» **Page excerpt**
==========

The House voted 320 to 91 Wednesday to codify a broad definition of antisemitism into federal civil rights law—one that some in higher education worry could have a chilling effect on free speech on campus. The vote was bipartisan, as was the opposition: 133 Democrats joined 187 Republicans to vote yes. Supportive lawmakers, concerned about the wave of campus protests and allegations of antisemitic incidents and chants, said the legislation was necessary to protect Jewish students.
“Congress should not only establish a firm commitment to the basic definition of antisemitism, but it ought to speak with clarity: this is wrong,” Representative Marc Molinaro, a New York Republican, said of the campus protests and rising antisemitism. “Perhaps if we had said that decades ago, we wouldn’t see the escalation that we’re seeing today. Perhaps if college presidents simply accepted responsibility for the safety and security of their Jewish students, we wouldn’t see the violence we have today.”
Under the legislation, the Education Department’s Office for Civil Rights (OCR) would have to use the International Holocaust Remembrance Alliance’s (IHRA) working definition of antisemitism when enforcing Title VI of the Civil Rights Act of 1964, which prohibits discrimination based on race and national origin. OCR, which has opened 137 investigations into complaints alleging discrimination based on shared ancestry—which includes Jews, Muslims and members of other ethnic or religious groups—is already using the definition in its enforcement of Title VI, so the legislation likely won’t have an immediate impact on campuses.

==========

» **Stored data**
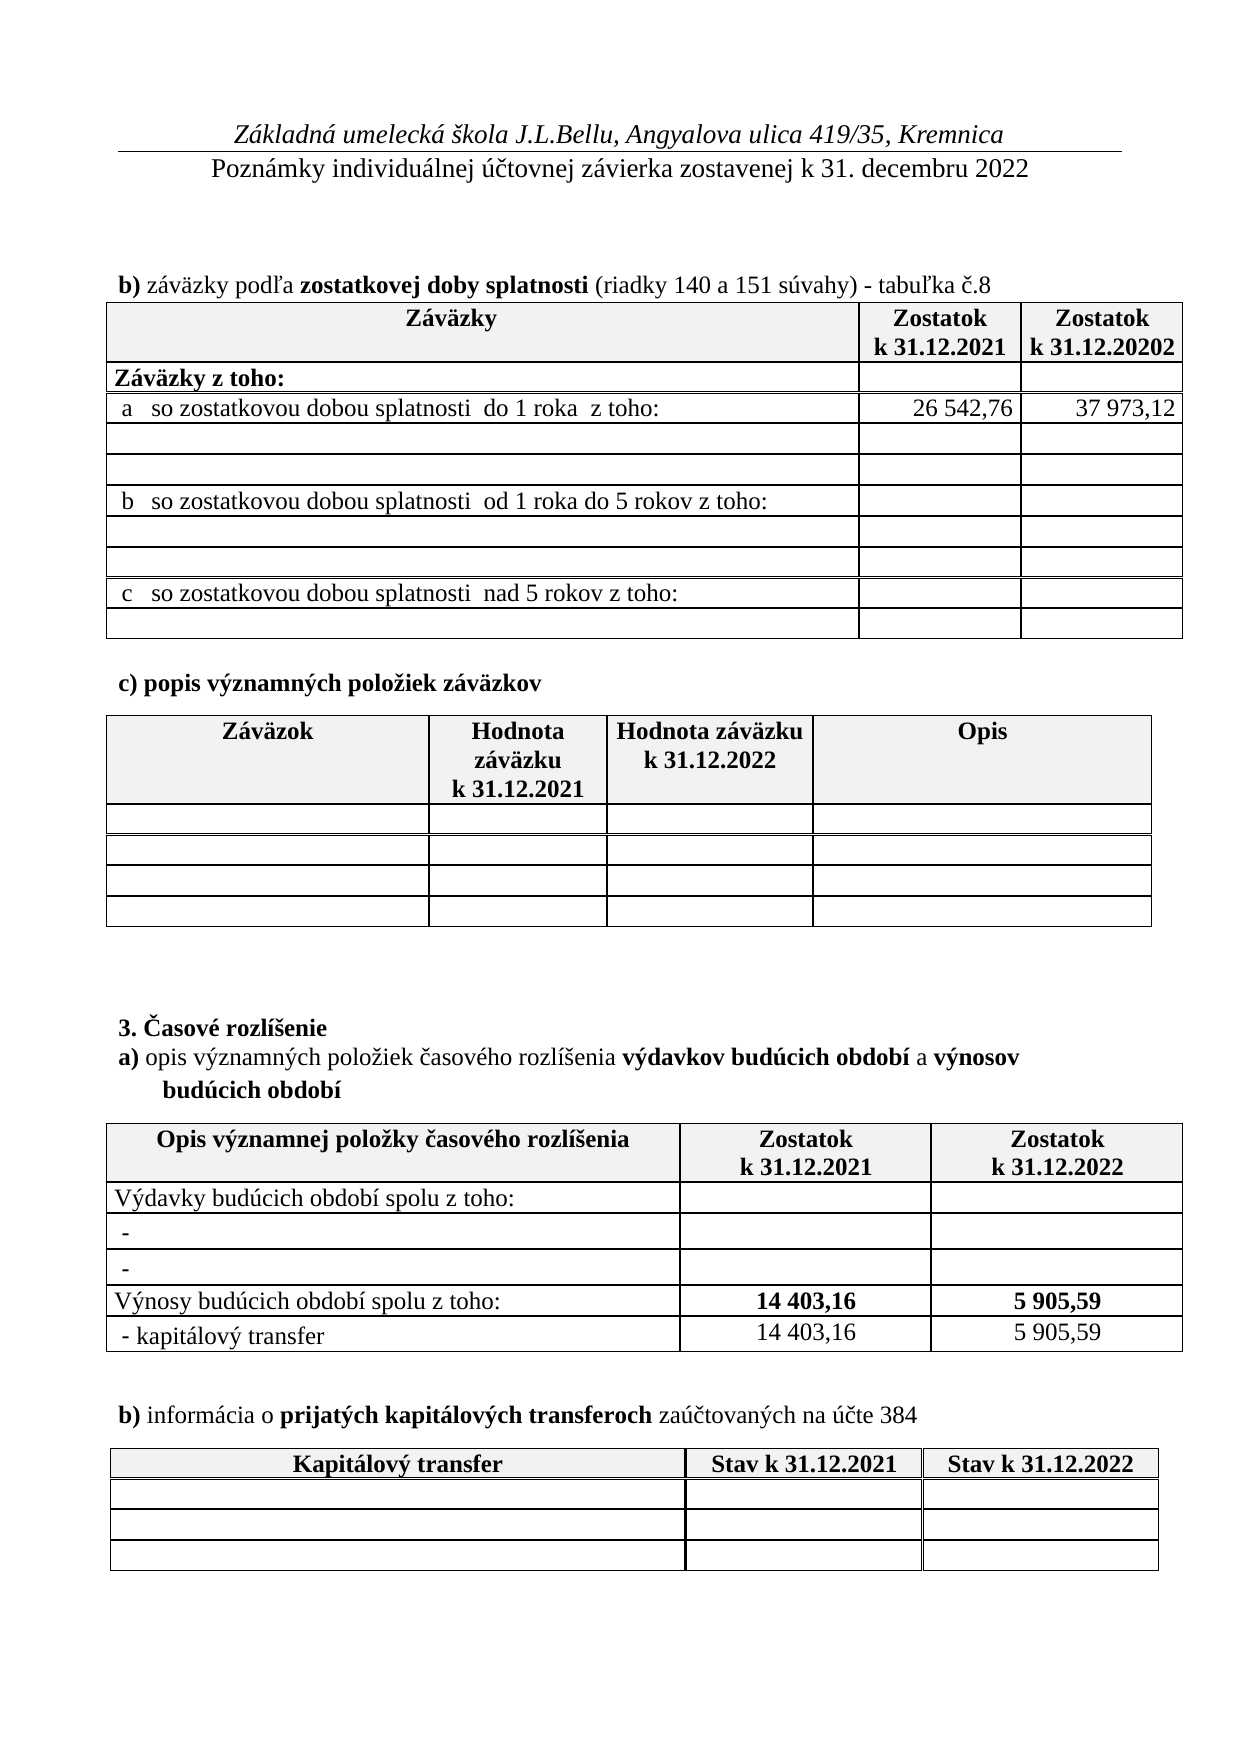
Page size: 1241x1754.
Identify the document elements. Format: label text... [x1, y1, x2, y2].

table_cell [687, 1510, 921, 1539]
table_cell [107, 866, 428, 895]
text b) informácia o prijatých kapitálových transferoch zaúčtovaných na účte 384 [118, 1400, 1122, 1429]
table_header Záväzok [107, 716, 428, 803]
table_cell [860, 363, 1020, 391]
table_cell [860, 609, 1020, 638]
table_cell [681, 1214, 930, 1248]
table_cell [932, 1183, 1182, 1212]
table_header Hodnota záväzku k 31.12.2021 [430, 716, 606, 803]
table_cell [107, 609, 858, 638]
text c) popis významných položiek záväzkov [118, 668, 1122, 697]
table_cell so zostatkovou dobou splatnosti od 1 roka do 5 rokov z toho: [107, 486, 858, 515]
table_cell [860, 486, 1020, 515]
table_cell [860, 548, 1020, 576]
table_cell [107, 897, 428, 926]
table_cell 14 403,16 [681, 1317, 930, 1351]
table_cell Výdavky budúcich období spolu z toho: [107, 1183, 679, 1212]
table_cell [1022, 455, 1182, 484]
table_header Zostatok k 31.12.20202 [1022, 303, 1182, 361]
table_cell [1022, 517, 1182, 546]
table_cell [107, 548, 858, 576]
table_cell [111, 1480, 684, 1508]
table_cell [1022, 363, 1182, 391]
table_cell [860, 579, 1020, 607]
table_cell 26 542,76 [860, 394, 1020, 422]
table_header Stav k 31.12.2021 [687, 1449, 921, 1477]
table_cell [687, 1480, 921, 1508]
table_header Zostatok k 31.12.2021 [681, 1124, 930, 1181]
text b) záväzky podľa zostatkovej doby splatnosti (riadky 140 a 151 súvahy) - tabuľka č.8 [118, 271, 1122, 299]
table_cell [924, 1510, 1158, 1539]
table_header Hodnota záväzku k 31.12.2022 [608, 716, 812, 803]
table_cell [814, 805, 1151, 833]
table_cell [681, 1250, 930, 1284]
table_cell [860, 517, 1020, 546]
table_cell [1022, 548, 1182, 576]
table_cell [430, 805, 606, 833]
table_cell [681, 1183, 930, 1212]
table_cell [814, 897, 1151, 926]
table_cell [687, 1541, 921, 1570]
table_cell [814, 866, 1151, 895]
table_header Zostatok k 31.12.2022 [932, 1124, 1182, 1181]
table_cell [107, 805, 428, 833]
table_cell [1022, 609, 1182, 638]
table_cell kapitálový transfer [107, 1317, 679, 1351]
table_header Opis významnej položky časového rozlíšenia [107, 1124, 679, 1181]
table_cell so zostatkovou dobou splatnosti do 1 roka z toho: [107, 394, 858, 422]
table_cell [814, 836, 1151, 864]
table_cell 5 905,59 [932, 1317, 1182, 1351]
table_cell [924, 1480, 1158, 1508]
table_cell [608, 805, 812, 833]
table_cell [932, 1214, 1182, 1248]
table_cell Výnosy budúcich období spolu z toho: [107, 1286, 679, 1315]
table_cell [111, 1541, 684, 1570]
table_cell [111, 1510, 684, 1539]
table_cell [107, 517, 858, 546]
table_cell [860, 455, 1020, 484]
table_cell [608, 897, 812, 926]
table_cell [107, 455, 858, 484]
table_header Zostatok k 31.12.2021 [860, 303, 1020, 361]
table_cell 37 973,12 [1022, 394, 1182, 422]
table_cell [1022, 424, 1182, 453]
table_header Opis [814, 716, 1151, 803]
table_header Stav k 31.12.2022 [924, 1449, 1158, 1477]
table_cell 14 403,16 [681, 1286, 930, 1315]
table_cell [860, 424, 1020, 453]
table_cell [1022, 579, 1182, 607]
text a) opis významných položiek časového rozlíšenia výdavkov budúcich období a výnosov budúcich období [118, 1042, 1122, 1104]
table_header Záväzky [107, 303, 858, 361]
table_cell [608, 836, 812, 864]
table_cell [430, 866, 606, 895]
text 3. Časové rozlíšenie [118, 1013, 1122, 1042]
table_cell [107, 836, 428, 864]
table_header Kapitálový transfer [111, 1449, 684, 1477]
table_cell [430, 897, 606, 926]
table_cell [932, 1250, 1182, 1284]
table_cell so zostatkovou dobou splatnosti nad 5 rokov z toho: [107, 579, 858, 607]
table_cell [107, 1214, 679, 1248]
table_cell 5 905,59 [932, 1286, 1182, 1315]
table_cell [1022, 486, 1182, 515]
table_cell [924, 1541, 1158, 1570]
table_cell [430, 836, 606, 864]
table_cell [608, 866, 812, 895]
table_cell [107, 424, 858, 453]
table_cell [107, 1250, 679, 1284]
table_cell Záväzky z toho: [107, 363, 858, 391]
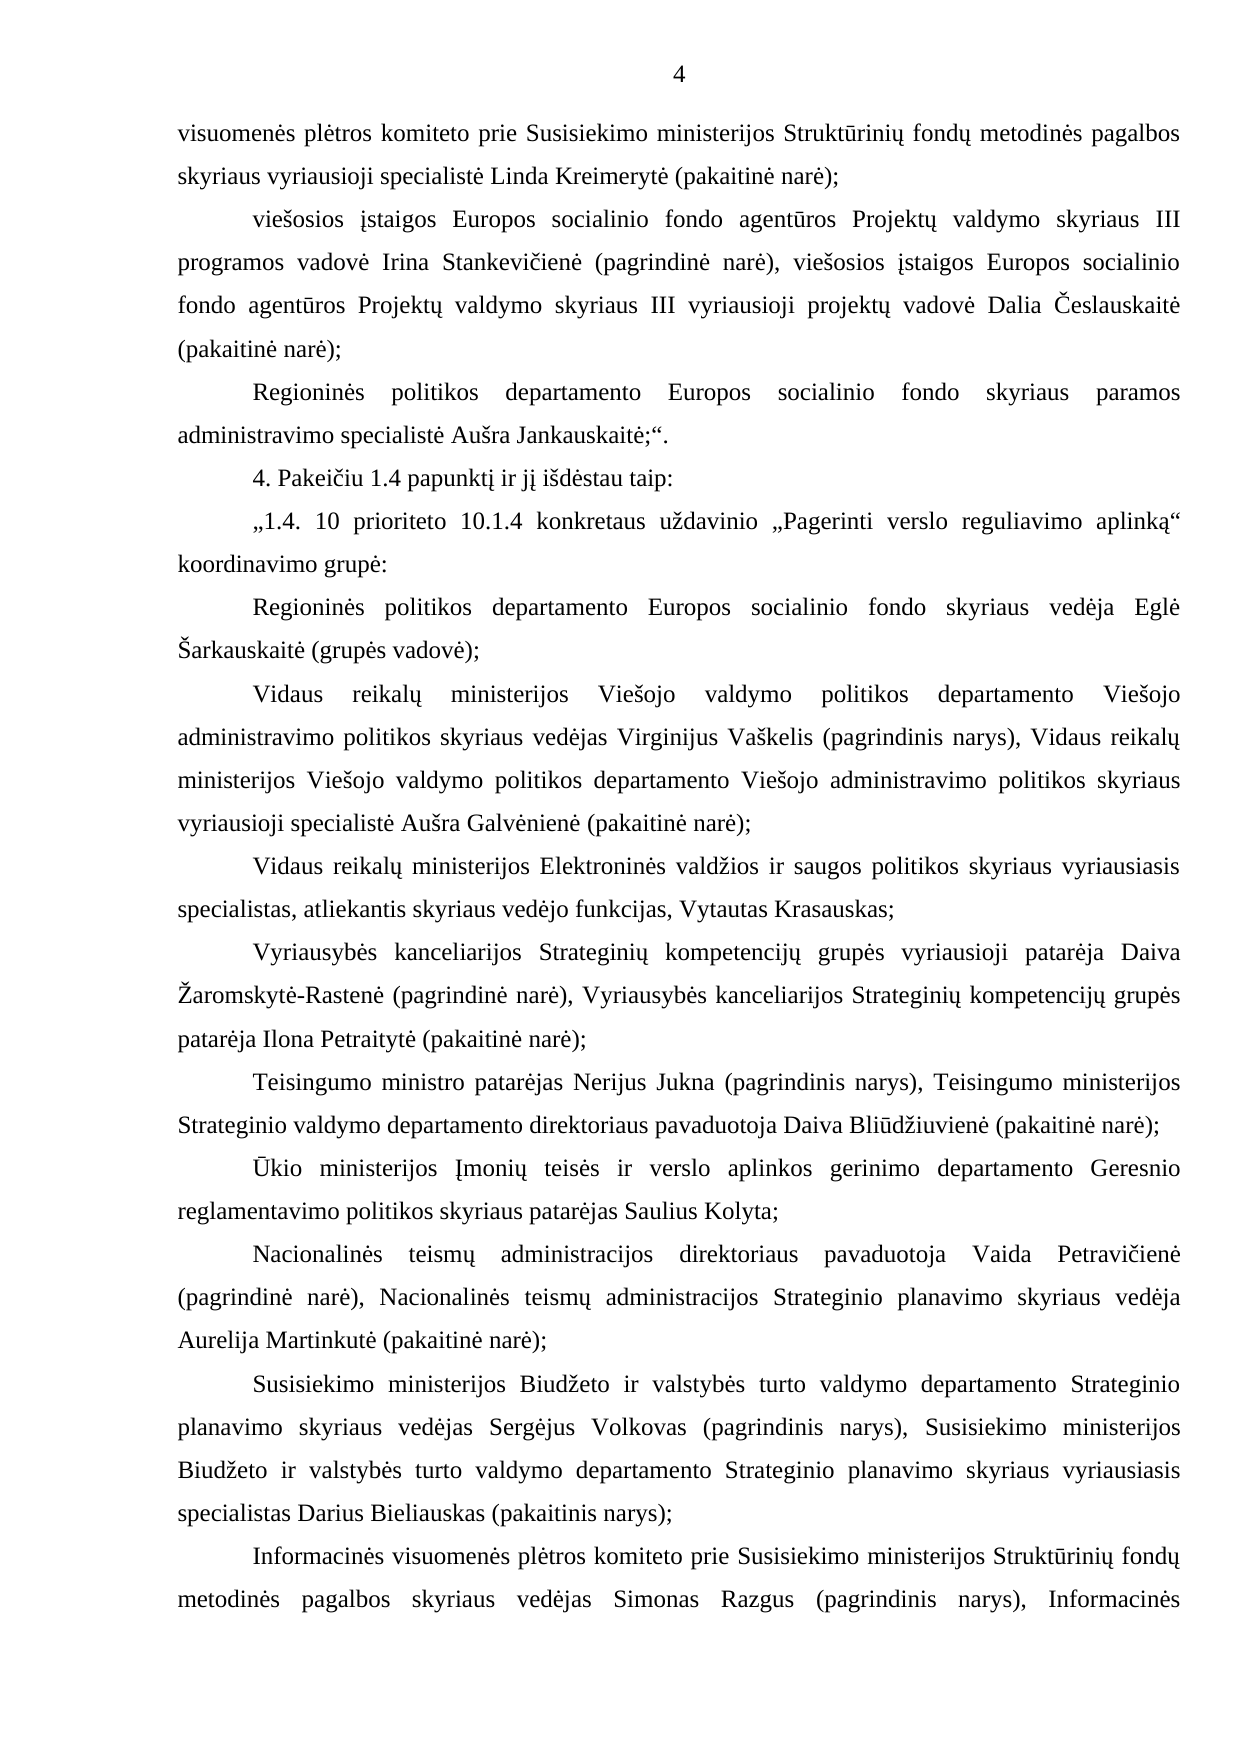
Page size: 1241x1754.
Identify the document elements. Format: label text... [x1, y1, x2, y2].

text Nacionalinės teismų administracijos direktoriaus pavaduotoja Vaida Petravičienė (pagrindinė narė), Nacionalinės teismų administracijos Strateginio planavimo skyriaus vedėja Aurelija Martinkutė (pakaitinė narė); [177, 1239, 1181, 1354]
text Regioninės politikos departamento Europos socialinio fondo skyriaus vedėja Eglė Šarkauskaitė (grupės vadovė); [177, 592, 1181, 664]
text 4. Pakeičiu 1.4 papunktį ir jį išdėstau taip: [177, 463, 1181, 492]
text Vidaus reikalų ministerijos Viešojo valdymo politikos departamento Viešojo administravimo politikos skyriaus vedėjas Virginijus Vaškelis (pagrindinis narys), Vidaus reikalų ministerijos Viešojo valdymo politikos departamento Viešojo administravimo politikos skyriaus vyriausioji specialistė Aušra Galvėnienė (pakaitinė narė); [177, 679, 1181, 837]
text Ūkio ministerijos Įmonių teisės ir verslo aplinkos gerinimo departamento Geresnio reglamentavimo politikos skyriaus patarėjas Saulius Kolyta; [177, 1153, 1181, 1225]
text Teisingumo ministro patarėjas Nerijus Jukna (pagrindinis narys), Teisingumo ministerijos Strateginio valdymo departamento direktoriaus pavaduotoja Daiva Bliūdžiuvienė (pakaitinė narė); [177, 1067, 1181, 1139]
text visuomenės plėtros komiteto prie Susisiekimo ministerijos Struktūrinių fondų metodinės pagalbos skyriaus vyriausioji specialistė Linda Kreimerytė (pakaitinė narė); [177, 118, 1181, 190]
text viešosios įstaigos Europos socialinio fondo agentūros Projektų valdymo skyriaus III programos vadovė Irina Stankevičienė (pagrindinė narė), viešosios įstaigos Europos socialinio fondo agentūros Projektų valdymo skyriaus III vyriausioji projektų vadovė Dalia Česlauskaitė (pakaitinė narė); [177, 204, 1181, 362]
text „1.4. 10 prioriteto 10.1.4 konkretaus uždavinio „Pagerinti verslo reguliavimo aplinką“ koordinavimo grupė: [177, 506, 1181, 578]
text Informacinės visuomenės plėtros komiteto prie Susisiekimo ministerijos Struktūrinių fondų metodinės pagalbos skyriaus vedėjas Simonas Razgus (pagrindinis narys), Informacinės [177, 1541, 1181, 1613]
text Susisiekimo ministerijos Biudžeto ir valstybės turto valdymo departamento Strateginio planavimo skyriaus vedėjas Sergėjus Volkovas (pagrindinis narys), Susisiekimo ministerijos Biudžeto ir valstybės turto valdymo departamento Strateginio planavimo skyriaus vyriausiasis specialistas Darius Bieliauskas (pakaitinis narys); [177, 1369, 1181, 1527]
text Vyriausybės kanceliarijos Strateginių kompetencijų grupės vyriausioji patarėja Daiva Žaromskytė-Rastenė (pagrindinė narė), Vyriausybės kanceliarijos Strateginių kompetencijų grupės patarėja Ilona Petraitytė (pakaitinė narė); [177, 937, 1181, 1052]
text Vidaus reikalų ministerijos Elektroninės valdžios ir saugos politikos skyriaus vyriausiasis specialistas, atliekantis skyriaus vedėjo funkcijas, Vytautas Krasauskas; [177, 851, 1181, 923]
text Regioninės politikos departamento Europos socialinio fondo skyriaus paramos administravimo specialistė Aušra Jankauskaitė;“. [177, 377, 1181, 449]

==========

» **Set of tasks**
**A)** In the listing, convert the entries starting at the line containing "text Nacionalinės teismų" and ending at the line containing "text 4. Pakeičiu" into a JSON list of strings, one string per line, skipping any blank lines.
**B)** Extend the article on the House vote to define antisemitism in civil rights law, picking up after its final sentence.
The listing bears no relation to the text.

» **Results in order**
**A)**
[
  "text Nacionalinės teismų administracijos direktoriaus pavaduotoja Vaida Petravičienė (pagrindinė narė), Nacionalinės teismų administracijos Strateginio planavimo skyriaus vedėja Aurelija Martinkutė (pakaitinė narė); [177, 1239, 1181, 1354]",
  "text Regioninės politikos departamento Europos socialinio fondo skyriaus vedėja Eglė Šarkauskaitė (grupės vadovė); [177, 592, 1181, 664]",
  "text 4. Pakeičiu 1.4 papunktį ir jį išdėstau taip: [177, 463, 1181, 492]"
]

**B)**
Critics say the definition conflates criticism of the Israeli government with antisemitism, which could lead college administrators to further crack down on anti-Israel protests.
The IHRA definition says in part that “antisemitism is a certain perception of Jews, which may be expressed as hatred toward Jews.” As examples, it cites calls for the killing or harming of Jews in the name of radical ideology, making stereotypical allegations about Jews, denying the Holocaust, comparing Israeli policy to that of the Nazis, or holding Jews collectively responsible for actions of the state of Israel. Dozens of countries and a majority of states have adopted the definition.
Backers of the Antisemitism Awareness Act, including several leading Jewish organizations, say the legislation will provide more clarity for agencies tasked to enforce Title VI. The Council on American-Islamic Affairs has condemned the legislation, saying it ignores anti-Palestinian racism and conflates criticism of the Israeli government with antisemitism.
Others in higher education, along with First Amendment and civil rights groups, are concerned that such a sweeping definition of antisemitism could chill free speech on campuses and affect academic freedom.
“It undercuts the whole academic enterprise,” said Kenneth Stern, director of the Bard Center for the Study of Hate and author of The Conflict Over the Conflict: The Israel/Palestine Campus Debate. Stern compared the legislation to efforts in Republican-led states to restrict teachings about race and gender. “This is doing the same thing about issues in Israel,” he said.
The bill now heads to the Senate for consideration, but its prospects in the upper chamber are unclear. Politico reported Thursday that Senate leaders from both parties were gauging their members’ support for the bill. The White House has not yet weighed in on the legislation.
‘Overly Broad’ or ‘Game-Changing’?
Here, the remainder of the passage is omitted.